### Data supplied
* * * *

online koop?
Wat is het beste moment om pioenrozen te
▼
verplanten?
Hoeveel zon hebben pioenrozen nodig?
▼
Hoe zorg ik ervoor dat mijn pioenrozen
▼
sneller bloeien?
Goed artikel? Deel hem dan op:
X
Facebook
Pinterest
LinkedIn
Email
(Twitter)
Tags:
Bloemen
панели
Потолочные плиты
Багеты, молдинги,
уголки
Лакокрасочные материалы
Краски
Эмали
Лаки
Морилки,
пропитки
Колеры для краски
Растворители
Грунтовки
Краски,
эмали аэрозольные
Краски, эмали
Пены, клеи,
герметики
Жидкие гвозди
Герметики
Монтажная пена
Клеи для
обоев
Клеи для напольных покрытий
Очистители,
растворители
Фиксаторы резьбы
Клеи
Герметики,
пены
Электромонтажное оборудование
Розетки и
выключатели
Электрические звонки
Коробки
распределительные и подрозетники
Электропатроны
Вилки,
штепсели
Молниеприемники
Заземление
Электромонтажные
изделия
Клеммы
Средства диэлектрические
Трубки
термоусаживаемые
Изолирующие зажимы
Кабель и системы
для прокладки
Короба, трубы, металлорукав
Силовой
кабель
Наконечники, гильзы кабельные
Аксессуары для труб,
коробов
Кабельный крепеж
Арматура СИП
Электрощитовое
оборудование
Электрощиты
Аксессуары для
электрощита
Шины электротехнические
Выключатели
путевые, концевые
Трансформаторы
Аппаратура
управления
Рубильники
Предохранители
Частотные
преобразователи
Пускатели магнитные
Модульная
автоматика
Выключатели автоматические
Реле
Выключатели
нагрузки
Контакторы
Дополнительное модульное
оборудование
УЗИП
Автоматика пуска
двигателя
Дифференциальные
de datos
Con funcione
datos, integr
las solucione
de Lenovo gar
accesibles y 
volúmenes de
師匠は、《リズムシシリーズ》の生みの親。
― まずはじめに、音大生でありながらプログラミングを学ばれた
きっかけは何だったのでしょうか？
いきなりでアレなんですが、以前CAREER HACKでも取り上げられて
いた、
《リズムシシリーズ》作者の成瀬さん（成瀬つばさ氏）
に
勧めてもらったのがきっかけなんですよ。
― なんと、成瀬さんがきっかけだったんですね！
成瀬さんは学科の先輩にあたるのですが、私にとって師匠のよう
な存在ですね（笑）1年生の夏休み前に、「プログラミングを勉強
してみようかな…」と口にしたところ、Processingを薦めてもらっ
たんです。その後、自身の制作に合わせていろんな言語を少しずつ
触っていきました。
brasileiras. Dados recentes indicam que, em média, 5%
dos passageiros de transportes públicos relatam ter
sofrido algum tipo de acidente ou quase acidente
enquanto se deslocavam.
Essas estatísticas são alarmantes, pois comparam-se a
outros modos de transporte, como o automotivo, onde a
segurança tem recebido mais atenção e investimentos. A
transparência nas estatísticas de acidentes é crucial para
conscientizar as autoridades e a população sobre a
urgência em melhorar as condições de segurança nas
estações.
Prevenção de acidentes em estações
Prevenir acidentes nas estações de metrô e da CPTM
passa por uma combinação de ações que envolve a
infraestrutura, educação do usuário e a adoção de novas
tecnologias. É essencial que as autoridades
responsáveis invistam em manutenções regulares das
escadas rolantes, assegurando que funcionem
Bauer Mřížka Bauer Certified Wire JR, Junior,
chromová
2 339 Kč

* * * *

Your reply must contain each entry, reproduced exactly.

online koop?
Wat is het beste moment om pioenrozen te
▼
verplanten?
Hoeveel zon hebben pioenrozen nodig?
▼
Hoe zorg ik ervoor dat mijn pioenrozen
▼
sneller bloeien?
Goed artikel? Deel hem dan op:
X
Facebook
Pinterest
LinkedIn
Email
(Twitter)
Tags:
Bloemen
панели
Потолочные плиты
Багеты, молдинги,
уголки
Лакокрасочные материалы
Краски
Эмали
Лаки
Морилки,
пропитки
Колеры для краски
Растворители
Грунтовки
Краски,
эмали аэрозольные
Краски, эмали
Пены, клеи,
герметики
Жидкие гвозди
Герметики
Монтажная пена
Клеи для
обоев
Клеи для напольных покрытий
Очистители,
растворители
Фиксаторы резьбы
Клеи
Герметики,
пены
Электромонтажное оборудование
Розетки и
выключатели
Электрические звонки
Коробки
распределительные и подрозетники
Электропатроны
Вилки,
штепсели
Молниеприемники
Заземление
Электромонтажные
изделия
Клеммы
Средства диэлектрические
Трубки
термоусаживаемые
Изолирующие зажимы
Кабель и системы
для прокладки
Короба, трубы, металлорукав
Силовой
кабель
Наконечники, гильзы кабельные
Аксессуары для труб,
коробов
Кабельный крепеж
Арматура СИП
Электрощитовое
оборудование
Электрощиты
Аксессуары для
электрощита
Шины электротехнические
Выключатели
путевые, концевые
Трансформаторы
Аппаратура
управления
Рубильники
Предохранители
Частотные
преобразователи
Пускатели магнитные
Модульная
автоматика
Выключатели автоматические
Реле
Выключатели
нагрузки
Контакторы
Дополнительное модульное
оборудование
УЗИП
Автоматика пуска
двигателя
Дифференциальные
de datos
Con funcione
datos, integr
las solucione
de Lenovo gar
accesibles y 
volúmenes de
師匠は、《リズムシシリーズ》の生みの親。
― まずはじめに、音大生でありながらプログラミングを学ばれた
きっかけは何だったのでしょうか？
いきなりでアレなんですが、以前CAREER HACKでも取り上げられて
いた、
《リズムシシリーズ》作者の成瀬さん（成瀬つばさ氏）
に
勧めてもらったのがきっかけなんですよ。
― なんと、成瀬さんがきっかけだったんですね！
成瀬さんは学科の先輩にあたるのですが、私にとって師匠のよう
な存在ですね（笑）1年生の夏休み前に、「プログラミングを勉強
してみようかな…」と口にしたところ、Processingを薦めてもらっ
たんです。その後、自身の制作に合わせていろんな言語を少しずつ
触っていきました。
brasileiras. Dados recentes indicam que, em média, 5%
dos passageiros de transportes públicos relatam ter
sofrido algum tipo de acidente ou quase acidente
enquanto se deslocavam.
Essas estatísticas são alarmantes, pois comparam-se a
outros modos de transporte, como o automotivo, onde a
segurança tem recebido mais atenção e investimentos. A
transparência nas estatísticas de acidentes é crucial para
conscientizar as autoridades e a população sobre a
urgência em melhorar as condições de segurança nas
estações.
Prevenção de acidentes em estações
Prevenir acidentes nas estações de metrô e da CPTM
passa por uma combinação de ações que envolve a
infraestrutura, educação do usuário e a adoção de novas
tecnologias. É essencial que as autoridades
responsáveis invistam em manutenções regulares das
escadas rolantes, assegurando que funcionem
Bauer Mřížka Bauer Certified Wire JR, Junior,
chromová
2 339 Kč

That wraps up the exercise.